Instead of being contemplative I pushed myself on toward the house. As I neared the house I saw the little girl running in circles around the yard, squeaking out yelps. When I grew closer I noticed blood on the front of her shirt. I dropped the laundry and ran. Theresa reached her from the house about the same time I did.
Later I would write: the odd girl was dazed, her feet continuously moving as if she was surrounding something so it couldn’t escape. I was big and clumsy. If I touched her I could hurt her in her strange state. She was still a Childcloud and therefore fragile. Silver sparks galloped around my eyes.
“What happened to you? What’s the matter, Kat?” Theresa searched inside the girl’s shirt for wounds, pulled her clean hand out. She removed Kat’s shirt. Underneath there was a thin graying undershirt. “Where did this blood come from?” Theresa took a handkerchief and wiped a spattering of blood from the girl’s hands.
The little girl was sputtering and upset. “Fred,” was all she managed to say.
Theresa was furious. “What did he do to you?” She began to tug at the girl’s pants and underpants.

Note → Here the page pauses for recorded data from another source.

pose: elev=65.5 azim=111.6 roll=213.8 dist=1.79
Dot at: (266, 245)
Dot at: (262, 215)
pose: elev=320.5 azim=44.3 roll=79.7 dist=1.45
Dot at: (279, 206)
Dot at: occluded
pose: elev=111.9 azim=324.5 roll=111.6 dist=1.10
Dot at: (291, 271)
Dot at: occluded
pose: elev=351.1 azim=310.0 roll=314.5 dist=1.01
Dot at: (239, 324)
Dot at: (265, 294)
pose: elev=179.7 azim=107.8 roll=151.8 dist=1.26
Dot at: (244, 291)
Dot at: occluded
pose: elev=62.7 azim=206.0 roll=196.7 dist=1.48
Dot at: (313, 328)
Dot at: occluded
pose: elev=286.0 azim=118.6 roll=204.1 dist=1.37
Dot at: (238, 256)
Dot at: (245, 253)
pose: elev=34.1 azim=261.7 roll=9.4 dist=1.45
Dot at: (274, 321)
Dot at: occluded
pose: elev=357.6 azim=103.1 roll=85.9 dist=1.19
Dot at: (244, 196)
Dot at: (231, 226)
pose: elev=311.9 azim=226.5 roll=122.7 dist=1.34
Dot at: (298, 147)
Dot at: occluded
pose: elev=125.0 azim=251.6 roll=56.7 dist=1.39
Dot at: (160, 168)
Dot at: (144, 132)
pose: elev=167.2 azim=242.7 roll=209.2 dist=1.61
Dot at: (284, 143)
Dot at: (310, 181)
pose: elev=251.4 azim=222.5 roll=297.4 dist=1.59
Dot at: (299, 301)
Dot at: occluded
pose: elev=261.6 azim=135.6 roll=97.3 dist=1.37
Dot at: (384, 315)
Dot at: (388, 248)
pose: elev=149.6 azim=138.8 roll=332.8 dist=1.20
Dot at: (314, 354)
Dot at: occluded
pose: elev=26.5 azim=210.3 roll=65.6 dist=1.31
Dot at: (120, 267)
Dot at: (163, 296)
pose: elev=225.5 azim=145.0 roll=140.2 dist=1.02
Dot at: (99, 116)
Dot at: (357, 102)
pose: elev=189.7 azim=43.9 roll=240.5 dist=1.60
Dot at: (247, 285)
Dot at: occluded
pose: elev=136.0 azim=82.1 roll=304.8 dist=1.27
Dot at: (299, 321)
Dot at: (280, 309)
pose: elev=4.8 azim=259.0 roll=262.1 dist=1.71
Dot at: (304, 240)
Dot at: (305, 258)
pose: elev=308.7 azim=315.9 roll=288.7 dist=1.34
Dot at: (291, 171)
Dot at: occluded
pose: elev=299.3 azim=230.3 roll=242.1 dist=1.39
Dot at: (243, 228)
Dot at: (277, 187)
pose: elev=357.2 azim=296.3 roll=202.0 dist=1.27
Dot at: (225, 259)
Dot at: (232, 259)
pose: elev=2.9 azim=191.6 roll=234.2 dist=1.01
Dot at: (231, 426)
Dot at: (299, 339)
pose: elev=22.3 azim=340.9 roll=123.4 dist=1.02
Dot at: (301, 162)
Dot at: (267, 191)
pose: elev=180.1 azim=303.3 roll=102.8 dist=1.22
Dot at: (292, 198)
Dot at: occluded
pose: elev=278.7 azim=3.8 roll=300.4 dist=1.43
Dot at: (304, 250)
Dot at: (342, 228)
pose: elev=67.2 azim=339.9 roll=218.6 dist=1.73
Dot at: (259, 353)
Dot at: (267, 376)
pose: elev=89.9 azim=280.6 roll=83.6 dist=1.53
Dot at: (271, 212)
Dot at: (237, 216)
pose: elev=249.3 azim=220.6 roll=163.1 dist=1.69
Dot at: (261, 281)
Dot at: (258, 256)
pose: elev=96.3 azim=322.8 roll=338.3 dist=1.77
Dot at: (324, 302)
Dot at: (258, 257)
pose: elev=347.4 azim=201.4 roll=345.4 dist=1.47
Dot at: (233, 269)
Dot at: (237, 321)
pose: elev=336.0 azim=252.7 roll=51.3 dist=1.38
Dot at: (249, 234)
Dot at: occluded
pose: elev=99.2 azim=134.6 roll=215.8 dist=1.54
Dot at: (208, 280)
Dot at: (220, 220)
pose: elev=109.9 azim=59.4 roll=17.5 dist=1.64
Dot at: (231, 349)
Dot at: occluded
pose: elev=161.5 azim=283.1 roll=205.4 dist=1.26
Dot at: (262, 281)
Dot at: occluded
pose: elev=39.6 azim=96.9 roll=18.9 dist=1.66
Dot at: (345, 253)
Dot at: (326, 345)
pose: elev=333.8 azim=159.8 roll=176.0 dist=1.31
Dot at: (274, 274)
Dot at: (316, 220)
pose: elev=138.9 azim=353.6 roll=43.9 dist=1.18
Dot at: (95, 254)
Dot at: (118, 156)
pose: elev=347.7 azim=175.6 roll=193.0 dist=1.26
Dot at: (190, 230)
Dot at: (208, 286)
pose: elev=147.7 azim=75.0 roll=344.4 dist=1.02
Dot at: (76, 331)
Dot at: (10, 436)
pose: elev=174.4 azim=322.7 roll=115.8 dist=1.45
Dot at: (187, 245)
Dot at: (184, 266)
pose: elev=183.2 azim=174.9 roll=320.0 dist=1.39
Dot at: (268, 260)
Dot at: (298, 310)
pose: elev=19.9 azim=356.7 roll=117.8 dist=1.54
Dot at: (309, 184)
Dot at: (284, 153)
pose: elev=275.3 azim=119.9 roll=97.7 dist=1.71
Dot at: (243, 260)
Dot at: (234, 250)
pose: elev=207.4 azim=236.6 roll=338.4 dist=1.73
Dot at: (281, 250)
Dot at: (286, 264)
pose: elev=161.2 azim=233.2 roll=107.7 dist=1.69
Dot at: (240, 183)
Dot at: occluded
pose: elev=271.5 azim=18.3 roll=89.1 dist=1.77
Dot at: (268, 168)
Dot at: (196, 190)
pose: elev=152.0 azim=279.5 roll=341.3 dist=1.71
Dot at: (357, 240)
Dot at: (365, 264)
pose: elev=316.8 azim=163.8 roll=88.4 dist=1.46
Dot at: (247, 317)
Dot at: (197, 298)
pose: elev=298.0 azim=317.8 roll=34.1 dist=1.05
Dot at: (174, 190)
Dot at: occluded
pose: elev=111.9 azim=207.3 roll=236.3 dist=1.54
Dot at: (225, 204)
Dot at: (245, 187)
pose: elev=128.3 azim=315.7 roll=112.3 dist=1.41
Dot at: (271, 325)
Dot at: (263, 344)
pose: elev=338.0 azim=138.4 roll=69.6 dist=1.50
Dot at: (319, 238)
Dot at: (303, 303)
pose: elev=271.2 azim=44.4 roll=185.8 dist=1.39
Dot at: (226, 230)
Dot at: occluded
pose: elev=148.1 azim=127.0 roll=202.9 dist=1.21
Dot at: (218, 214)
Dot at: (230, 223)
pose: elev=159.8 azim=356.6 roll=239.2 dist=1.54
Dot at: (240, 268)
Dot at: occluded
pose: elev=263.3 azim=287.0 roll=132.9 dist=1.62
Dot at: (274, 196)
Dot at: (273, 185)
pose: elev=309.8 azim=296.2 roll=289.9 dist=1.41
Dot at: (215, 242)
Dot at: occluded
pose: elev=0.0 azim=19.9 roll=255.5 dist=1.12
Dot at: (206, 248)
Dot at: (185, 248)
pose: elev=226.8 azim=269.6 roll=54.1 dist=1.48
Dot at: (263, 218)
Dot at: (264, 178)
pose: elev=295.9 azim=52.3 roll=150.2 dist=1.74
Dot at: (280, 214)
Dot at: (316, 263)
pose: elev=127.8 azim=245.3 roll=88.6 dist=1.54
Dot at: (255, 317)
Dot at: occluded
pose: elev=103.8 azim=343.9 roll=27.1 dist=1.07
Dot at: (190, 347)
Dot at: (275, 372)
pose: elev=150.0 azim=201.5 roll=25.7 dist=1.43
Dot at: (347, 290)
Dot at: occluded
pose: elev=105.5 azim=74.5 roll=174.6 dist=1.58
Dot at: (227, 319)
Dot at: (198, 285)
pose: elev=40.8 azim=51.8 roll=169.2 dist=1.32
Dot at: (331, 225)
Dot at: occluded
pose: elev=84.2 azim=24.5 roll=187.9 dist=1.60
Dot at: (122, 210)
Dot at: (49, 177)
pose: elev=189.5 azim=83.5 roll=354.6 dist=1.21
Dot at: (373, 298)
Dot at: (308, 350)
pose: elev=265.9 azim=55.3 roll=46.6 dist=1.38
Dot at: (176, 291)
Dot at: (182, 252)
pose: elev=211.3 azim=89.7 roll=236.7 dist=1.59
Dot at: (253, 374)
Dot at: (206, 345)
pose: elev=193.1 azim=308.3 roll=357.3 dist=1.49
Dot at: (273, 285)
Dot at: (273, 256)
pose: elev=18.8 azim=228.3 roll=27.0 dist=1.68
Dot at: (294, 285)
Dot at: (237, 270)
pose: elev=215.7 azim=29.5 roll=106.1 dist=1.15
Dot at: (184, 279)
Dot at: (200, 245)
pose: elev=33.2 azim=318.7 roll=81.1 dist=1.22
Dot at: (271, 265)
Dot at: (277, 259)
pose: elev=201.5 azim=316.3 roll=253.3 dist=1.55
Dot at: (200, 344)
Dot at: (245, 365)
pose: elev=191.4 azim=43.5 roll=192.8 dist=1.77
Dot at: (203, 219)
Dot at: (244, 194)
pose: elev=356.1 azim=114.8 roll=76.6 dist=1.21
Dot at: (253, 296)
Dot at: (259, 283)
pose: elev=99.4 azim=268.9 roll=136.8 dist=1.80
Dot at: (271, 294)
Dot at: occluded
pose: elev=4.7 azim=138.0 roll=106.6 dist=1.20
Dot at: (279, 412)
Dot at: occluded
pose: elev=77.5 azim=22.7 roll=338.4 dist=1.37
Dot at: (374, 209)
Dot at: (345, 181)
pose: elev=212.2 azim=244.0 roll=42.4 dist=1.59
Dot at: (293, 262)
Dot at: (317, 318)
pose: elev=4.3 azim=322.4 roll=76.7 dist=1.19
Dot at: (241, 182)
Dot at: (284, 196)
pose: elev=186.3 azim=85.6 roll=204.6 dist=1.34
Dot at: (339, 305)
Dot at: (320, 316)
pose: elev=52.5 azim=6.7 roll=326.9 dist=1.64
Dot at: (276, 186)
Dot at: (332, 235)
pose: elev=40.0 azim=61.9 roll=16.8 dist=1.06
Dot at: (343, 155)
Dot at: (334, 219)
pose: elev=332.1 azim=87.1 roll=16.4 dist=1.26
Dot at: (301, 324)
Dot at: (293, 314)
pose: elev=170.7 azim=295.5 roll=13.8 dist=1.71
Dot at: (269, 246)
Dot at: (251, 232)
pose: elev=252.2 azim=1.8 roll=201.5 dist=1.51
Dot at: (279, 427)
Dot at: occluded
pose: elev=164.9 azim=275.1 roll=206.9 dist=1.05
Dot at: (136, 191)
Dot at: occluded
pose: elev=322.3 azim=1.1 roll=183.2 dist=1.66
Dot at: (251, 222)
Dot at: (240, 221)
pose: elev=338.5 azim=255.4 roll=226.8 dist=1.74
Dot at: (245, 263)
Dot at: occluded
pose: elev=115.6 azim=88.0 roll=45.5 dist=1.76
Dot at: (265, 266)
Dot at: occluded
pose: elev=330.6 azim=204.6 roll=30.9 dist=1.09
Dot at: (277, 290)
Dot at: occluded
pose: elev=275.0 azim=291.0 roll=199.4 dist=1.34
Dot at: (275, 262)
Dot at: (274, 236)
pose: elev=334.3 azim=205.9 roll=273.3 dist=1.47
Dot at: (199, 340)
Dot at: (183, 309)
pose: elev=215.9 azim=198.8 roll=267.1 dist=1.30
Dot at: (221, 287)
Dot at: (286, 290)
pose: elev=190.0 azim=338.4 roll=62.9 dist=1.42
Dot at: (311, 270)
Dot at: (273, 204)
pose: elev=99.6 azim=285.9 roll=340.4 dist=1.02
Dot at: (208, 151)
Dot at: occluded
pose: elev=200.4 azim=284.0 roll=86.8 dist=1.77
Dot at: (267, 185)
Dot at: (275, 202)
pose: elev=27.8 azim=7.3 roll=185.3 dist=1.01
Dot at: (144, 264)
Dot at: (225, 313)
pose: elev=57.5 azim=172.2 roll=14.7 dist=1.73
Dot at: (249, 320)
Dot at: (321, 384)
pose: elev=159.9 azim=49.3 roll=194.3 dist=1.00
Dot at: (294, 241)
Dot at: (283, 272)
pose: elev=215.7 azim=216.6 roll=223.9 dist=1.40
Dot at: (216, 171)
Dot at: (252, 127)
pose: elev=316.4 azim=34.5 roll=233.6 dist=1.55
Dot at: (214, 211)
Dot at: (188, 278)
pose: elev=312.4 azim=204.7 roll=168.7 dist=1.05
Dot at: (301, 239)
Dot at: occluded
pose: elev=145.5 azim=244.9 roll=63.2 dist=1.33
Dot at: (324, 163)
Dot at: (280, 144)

“No, come Mama,” the little girl found her mother’s hand, led her toward the deeper forest.
“I’ll kill him if he hurt you,” Theresa said. “Come back in the house. Where are we going, Kat?”
“Come,” the girl said. “I hear you, Mara. You come too.” She gestured at me.
I followed. The little girl sniffed the air and made several sharp turns and brought us to a place with deep underbrush. She dropped onto her hands and knees. Suddenly I could detect it too, although my sense of smell had faded. It was the odor of blood, fresh and drying, skin torn loose, waste from the body that was expelled.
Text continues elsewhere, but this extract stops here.